Literature Reviewed. — Clover 1956; Hawkins et al. 1967; Peery 1968; Palmer et al. 1980; Hayes 1982; Ishmael and Rongstad 1984.
Description. — A deer drive involves chasing deer into a portable net where the animals are live captured. A portable, 15-m long, rectangular, nylon cord net with 17.8-cm mesh is extended from a vehicle, or quickly raised by a number of people and deer are directed into the net by people blocking potential exit routes (Ishmael and Rongstad 1984; Silvy et al. 1975). This may also be done with improved effectiveness using lights at night.
Biological Basis. — Deer are actively captured alive with a portable net by trained wildlife biologists. The captured deer are subdued by tying their feet and blindfolded and relocated.
Literature. — Ishmael and Rongstad 1984 found that when compared to other methods, drive-netting was the most labour-intensive live-capture technique. In spite of the high effort, drive-netting is considered to be one of the better live-capture methods. Large numbers of trained people are needed to make this technique work. Best results are obtained shortly after fresh snowfalls when locations of deer activity and deer paths can be found quickly.
Recommendation. — Recommended as a deer removal or relocation technique during winter when fresh deer tracks assist in locating deer. Deer drives are recommended when many deer need to be removed alive in a short period of time. This method requires the expertise of a professional wildlife biologist; its cost may be prohibitive due to the large numbers of people required for the deer drive. Mortality during and after capture and lack of suitable relocation sites often limits the effectiveness of live capture and relocation.
Literature Reviewed. — Silvy et al. 1975; Ishmael and Rongstad 1984.

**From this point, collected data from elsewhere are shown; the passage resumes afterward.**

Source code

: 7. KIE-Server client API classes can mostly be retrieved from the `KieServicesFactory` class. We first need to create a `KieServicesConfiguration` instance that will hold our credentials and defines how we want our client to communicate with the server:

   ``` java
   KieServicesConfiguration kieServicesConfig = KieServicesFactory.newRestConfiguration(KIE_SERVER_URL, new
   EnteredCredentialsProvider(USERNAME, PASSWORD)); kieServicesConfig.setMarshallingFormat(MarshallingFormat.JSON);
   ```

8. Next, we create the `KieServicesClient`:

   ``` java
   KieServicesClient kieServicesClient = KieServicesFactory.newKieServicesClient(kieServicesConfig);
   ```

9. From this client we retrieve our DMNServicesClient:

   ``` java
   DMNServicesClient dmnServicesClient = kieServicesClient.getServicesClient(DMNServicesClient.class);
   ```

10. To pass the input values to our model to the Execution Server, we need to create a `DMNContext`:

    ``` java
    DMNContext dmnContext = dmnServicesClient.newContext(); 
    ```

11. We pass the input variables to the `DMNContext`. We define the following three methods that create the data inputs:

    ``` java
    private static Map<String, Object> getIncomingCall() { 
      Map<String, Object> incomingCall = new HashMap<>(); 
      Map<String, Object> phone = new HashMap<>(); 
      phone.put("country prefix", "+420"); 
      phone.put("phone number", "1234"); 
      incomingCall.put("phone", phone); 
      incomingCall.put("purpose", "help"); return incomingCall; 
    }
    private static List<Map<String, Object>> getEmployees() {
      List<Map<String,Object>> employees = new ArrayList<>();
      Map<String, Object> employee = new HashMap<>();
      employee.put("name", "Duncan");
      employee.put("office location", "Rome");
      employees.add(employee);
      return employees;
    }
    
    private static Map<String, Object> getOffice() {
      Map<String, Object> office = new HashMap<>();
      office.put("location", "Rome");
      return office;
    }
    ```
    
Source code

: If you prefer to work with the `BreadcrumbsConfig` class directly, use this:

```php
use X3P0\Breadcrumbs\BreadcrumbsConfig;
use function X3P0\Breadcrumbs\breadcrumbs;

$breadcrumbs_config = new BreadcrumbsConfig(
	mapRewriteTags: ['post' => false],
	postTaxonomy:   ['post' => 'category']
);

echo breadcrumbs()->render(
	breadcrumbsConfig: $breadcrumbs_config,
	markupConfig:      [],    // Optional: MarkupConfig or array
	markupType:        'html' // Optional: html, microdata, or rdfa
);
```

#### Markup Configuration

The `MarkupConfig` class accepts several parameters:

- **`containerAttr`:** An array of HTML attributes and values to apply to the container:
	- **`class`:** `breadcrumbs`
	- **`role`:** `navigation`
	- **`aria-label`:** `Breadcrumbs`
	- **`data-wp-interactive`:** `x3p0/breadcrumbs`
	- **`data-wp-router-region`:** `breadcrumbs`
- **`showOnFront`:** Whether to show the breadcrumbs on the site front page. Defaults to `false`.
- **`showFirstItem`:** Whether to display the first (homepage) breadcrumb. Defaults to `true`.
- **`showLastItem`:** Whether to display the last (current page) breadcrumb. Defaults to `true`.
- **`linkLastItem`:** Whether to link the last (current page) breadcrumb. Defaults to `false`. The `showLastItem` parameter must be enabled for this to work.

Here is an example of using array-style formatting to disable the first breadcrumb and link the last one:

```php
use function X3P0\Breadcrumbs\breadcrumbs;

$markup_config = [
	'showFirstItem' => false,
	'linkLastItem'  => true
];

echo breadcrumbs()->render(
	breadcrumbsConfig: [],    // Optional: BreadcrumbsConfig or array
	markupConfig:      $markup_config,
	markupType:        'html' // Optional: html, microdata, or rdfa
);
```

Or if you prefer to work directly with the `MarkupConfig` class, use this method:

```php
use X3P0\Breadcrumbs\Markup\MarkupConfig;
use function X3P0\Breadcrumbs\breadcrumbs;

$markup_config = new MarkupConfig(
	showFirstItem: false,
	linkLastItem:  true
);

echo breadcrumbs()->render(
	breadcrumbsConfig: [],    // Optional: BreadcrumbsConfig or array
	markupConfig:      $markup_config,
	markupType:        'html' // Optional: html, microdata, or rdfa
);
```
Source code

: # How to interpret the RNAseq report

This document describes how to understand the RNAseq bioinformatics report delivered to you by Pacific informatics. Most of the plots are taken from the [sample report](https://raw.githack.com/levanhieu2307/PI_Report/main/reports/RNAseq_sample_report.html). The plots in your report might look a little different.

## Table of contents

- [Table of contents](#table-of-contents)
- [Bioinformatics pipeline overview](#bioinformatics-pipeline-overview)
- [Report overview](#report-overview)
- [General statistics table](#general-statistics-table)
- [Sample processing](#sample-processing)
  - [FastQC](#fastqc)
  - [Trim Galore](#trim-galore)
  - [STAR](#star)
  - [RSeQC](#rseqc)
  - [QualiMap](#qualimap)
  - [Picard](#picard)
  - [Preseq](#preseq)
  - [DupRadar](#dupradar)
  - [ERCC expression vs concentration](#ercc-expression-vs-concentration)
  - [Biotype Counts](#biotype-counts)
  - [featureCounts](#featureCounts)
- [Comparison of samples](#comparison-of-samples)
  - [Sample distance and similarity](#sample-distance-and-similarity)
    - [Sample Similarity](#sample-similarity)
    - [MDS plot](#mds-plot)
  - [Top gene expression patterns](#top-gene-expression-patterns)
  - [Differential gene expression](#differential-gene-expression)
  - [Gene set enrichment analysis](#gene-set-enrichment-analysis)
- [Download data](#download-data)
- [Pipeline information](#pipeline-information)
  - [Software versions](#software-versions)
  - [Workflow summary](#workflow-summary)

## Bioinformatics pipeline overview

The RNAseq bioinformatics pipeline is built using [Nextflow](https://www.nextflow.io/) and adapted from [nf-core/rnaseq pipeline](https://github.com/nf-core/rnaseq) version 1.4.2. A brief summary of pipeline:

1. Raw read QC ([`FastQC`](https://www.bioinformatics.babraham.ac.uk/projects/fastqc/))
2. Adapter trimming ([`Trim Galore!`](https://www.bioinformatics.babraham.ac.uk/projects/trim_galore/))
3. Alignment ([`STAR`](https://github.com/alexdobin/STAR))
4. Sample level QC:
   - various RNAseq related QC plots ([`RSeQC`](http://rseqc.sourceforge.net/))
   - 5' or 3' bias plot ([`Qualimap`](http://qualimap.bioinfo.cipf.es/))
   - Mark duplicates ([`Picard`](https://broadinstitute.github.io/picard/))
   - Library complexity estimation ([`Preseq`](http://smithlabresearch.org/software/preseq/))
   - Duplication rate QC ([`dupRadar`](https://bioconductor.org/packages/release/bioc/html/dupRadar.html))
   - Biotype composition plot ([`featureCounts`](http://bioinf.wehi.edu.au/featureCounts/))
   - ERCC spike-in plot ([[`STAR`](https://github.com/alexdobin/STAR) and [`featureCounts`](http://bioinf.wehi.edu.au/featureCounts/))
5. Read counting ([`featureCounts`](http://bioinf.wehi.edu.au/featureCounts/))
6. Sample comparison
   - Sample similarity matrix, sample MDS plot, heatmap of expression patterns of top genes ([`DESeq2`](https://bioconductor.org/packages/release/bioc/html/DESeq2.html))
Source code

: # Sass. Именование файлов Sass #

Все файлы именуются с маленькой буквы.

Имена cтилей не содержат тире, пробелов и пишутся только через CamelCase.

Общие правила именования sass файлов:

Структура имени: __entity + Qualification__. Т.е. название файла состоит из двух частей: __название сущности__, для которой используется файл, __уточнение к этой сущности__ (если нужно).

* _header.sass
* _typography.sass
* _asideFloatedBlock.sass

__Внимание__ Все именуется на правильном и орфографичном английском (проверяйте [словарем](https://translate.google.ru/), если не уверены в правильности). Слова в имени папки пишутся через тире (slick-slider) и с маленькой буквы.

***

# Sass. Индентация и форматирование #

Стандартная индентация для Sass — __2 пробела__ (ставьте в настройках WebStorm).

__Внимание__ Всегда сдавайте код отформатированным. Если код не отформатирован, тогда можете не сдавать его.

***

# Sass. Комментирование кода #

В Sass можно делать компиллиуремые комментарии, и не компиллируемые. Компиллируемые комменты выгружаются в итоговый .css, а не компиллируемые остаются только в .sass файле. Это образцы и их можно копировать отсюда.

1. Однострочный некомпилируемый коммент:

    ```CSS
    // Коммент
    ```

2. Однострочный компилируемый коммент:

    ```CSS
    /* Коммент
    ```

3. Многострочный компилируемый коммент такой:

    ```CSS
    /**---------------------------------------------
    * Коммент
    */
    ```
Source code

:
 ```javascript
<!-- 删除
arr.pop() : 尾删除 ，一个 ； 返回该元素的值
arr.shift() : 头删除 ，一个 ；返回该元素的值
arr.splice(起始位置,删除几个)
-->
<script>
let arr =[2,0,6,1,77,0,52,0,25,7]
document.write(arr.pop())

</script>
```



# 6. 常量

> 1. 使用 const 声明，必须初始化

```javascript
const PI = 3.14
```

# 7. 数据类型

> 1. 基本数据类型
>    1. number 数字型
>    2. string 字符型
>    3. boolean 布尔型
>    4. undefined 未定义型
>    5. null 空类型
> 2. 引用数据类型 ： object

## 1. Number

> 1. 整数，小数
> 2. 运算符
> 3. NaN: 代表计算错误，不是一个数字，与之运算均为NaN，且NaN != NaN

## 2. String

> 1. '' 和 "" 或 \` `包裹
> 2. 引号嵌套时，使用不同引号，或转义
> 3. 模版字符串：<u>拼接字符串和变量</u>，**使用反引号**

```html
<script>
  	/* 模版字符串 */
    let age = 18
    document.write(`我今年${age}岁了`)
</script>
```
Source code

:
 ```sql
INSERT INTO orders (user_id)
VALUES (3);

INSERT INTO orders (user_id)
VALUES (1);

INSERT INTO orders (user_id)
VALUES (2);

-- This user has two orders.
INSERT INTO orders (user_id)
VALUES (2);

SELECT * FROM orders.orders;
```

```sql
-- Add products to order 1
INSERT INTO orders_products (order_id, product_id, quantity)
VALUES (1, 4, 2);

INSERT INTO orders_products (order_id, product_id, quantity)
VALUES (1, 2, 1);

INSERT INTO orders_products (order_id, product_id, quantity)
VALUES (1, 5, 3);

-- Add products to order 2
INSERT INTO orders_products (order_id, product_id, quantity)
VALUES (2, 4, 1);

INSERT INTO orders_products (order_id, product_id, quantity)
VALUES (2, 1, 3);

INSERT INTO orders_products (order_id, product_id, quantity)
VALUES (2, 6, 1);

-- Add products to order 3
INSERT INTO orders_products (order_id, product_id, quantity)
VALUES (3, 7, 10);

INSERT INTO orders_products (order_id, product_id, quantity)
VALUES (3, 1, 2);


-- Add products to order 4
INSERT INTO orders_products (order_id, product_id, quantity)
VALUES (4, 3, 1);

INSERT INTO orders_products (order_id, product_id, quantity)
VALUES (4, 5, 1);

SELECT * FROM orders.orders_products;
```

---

All deer removal programs require that permits to capture and/or kill deer must be obtained from the appropriate authorities. Provincial natural resources ministries issue deer removal permits to airport wildlife managers for airports experiencing deer problems. The use of guns to kill deer requires the airport to have a valid deer removal permit, an experienced, licenced deer hunter with a valid Firearms Possession and Acquisition Licence (PAL) and using a registered shotgun or rifle. Arrangements to implement the deer removal permit should be co-ordinated with the provincial natural resources ministry for killing deer and carcass disposal. Carcasses may be used for human consumption if permitted by the provincial health ministry. The use of tranquillizing drugs to capture deer requires involvement of provincial natural resources ministries to acquire and use drugs, permit and co-ordinate live-capture and relocation of deer.